Making a Recruiting Video
TIPS FOR CREATING A VOLLEYBALL RECRUITING VIDEO
College coaches get hundreds, sometimes thousands, of recruiting videos each day. For all the time junior’s players and parents put in to making these videos, coaches spend a fraction of that time watching them. Some turn off the video after the first clip.
Much like an interview, a recruiting video is a player’s shot at a first impression and no one wants their video turned off after the first clip. A recruiting video should capture a coach’s attention from the first clip. The best recruiting videos include accurate highlights according to the player’s position and sent in a personalized email. If a 6’ outside hitter who touches 10’5”, then this must be made clear as the first order of business. A lot of coaches won’t continue watching if they don’t know those stats.

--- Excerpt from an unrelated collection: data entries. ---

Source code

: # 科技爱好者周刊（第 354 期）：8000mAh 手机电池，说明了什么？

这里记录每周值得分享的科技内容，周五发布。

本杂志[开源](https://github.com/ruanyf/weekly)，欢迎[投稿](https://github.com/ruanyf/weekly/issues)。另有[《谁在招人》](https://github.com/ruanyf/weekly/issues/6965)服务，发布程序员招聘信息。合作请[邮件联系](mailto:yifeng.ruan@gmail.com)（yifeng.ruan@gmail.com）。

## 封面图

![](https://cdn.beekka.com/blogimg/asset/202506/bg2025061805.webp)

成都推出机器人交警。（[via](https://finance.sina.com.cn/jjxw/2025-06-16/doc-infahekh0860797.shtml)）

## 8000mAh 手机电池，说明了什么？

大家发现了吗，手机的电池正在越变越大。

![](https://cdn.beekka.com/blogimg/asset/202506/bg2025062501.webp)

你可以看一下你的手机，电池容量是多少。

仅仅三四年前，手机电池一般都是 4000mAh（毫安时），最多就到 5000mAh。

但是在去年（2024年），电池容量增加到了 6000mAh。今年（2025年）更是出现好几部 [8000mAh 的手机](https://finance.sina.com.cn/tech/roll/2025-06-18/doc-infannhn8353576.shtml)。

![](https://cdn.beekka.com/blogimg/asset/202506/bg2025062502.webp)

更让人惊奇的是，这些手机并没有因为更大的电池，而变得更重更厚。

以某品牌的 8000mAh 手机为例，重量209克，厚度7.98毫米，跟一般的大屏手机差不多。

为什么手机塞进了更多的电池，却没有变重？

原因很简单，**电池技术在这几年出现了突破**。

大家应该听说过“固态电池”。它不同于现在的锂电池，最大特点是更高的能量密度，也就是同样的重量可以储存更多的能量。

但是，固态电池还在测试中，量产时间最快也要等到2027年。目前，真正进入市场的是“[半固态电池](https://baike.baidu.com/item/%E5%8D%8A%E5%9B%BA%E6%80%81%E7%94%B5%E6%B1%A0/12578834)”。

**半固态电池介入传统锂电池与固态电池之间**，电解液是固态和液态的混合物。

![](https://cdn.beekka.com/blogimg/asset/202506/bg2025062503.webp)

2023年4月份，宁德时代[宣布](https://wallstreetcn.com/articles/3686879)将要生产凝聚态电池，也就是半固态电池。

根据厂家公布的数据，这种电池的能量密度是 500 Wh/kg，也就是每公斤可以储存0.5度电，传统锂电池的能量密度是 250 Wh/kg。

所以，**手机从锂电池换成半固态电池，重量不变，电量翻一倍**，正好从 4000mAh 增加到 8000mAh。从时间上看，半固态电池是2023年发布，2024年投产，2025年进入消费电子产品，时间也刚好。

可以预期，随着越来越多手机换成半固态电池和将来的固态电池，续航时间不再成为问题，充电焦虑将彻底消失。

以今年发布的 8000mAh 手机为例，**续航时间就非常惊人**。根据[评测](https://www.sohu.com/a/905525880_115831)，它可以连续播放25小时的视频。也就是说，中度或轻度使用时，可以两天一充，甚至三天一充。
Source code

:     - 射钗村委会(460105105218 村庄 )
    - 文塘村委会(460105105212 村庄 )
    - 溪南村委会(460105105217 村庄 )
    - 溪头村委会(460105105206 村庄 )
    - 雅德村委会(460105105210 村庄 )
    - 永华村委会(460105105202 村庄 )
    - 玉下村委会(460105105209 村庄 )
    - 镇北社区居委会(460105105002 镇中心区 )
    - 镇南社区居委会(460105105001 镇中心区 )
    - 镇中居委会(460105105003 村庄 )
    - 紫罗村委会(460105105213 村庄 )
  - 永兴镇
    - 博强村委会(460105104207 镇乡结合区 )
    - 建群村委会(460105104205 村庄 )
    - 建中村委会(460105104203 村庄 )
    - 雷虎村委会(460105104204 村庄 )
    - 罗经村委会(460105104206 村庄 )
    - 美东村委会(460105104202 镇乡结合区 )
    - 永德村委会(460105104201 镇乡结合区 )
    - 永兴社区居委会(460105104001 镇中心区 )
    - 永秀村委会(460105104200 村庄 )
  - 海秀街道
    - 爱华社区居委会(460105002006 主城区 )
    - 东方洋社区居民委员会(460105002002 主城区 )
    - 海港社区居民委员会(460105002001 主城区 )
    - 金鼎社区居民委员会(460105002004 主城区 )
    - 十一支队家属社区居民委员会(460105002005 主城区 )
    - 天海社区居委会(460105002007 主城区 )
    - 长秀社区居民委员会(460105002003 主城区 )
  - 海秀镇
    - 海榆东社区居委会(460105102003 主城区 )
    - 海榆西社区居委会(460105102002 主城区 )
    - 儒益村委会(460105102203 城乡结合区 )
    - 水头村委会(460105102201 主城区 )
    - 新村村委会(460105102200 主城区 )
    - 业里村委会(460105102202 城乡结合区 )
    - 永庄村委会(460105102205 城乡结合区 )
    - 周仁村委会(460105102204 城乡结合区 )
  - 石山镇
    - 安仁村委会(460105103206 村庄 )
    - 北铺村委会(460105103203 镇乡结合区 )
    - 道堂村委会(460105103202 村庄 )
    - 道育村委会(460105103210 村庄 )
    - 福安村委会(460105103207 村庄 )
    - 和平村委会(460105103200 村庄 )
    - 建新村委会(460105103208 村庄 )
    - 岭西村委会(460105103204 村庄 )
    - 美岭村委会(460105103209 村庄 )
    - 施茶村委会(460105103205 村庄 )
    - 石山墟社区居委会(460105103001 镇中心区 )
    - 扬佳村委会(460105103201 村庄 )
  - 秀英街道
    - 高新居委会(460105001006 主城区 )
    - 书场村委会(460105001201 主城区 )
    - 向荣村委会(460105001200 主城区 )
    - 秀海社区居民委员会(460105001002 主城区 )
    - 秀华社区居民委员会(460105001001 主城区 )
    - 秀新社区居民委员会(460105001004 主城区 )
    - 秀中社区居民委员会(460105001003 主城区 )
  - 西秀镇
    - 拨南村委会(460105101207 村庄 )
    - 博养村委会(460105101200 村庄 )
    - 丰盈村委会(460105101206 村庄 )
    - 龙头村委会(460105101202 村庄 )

Here is LAVA’s perspective of what college coaches look for in recruiting videos.
No More than Five Seconds of Text
Identifying the player’s name, a head shot, number in the video, position, height, wingspan, standing reach, block touch, attack touch, GPA (for those schools who will not even bother looking at it unless you have a minimum GPA), and player’s email and position.
Real Time Highlights Specific to the Position
Outsides:
- Serve Receive Footwork to attack and Transition Footwork to attack.
- Blocking Footwork off the net to attack.
- Defense.
- Serve Receive.
- Serving.
Setters:
- Serve Receive and Transition Setting.
- Defense and Blocking.
- Serving.
Middles:
- Serve Receive Footwork to attack and Transition Footwork to attack.
- Blocking Footwork off the net to attack.
- Serve and Defense, if applicable.
Liberos:
- No attacking needed.
- Serve Receive and Defense.
- Serving.
Serving should be included, but not an emphasis
Unfortunately, coaches evaluate all the other skills before they do serving. It is more than likely because they can easily teach one how to serve once they are part of the program.
Include both sides of the court
Coaches do NOT like to see video taken from behind the sidelines. From behind a baseline is best.
Identify the Athlete
Before the play (arrow, circle, etc.), or by number at the beginning of the video.
Not every touch has to be perfect
This is why it is critical to include raw unedited footage and not only highlights.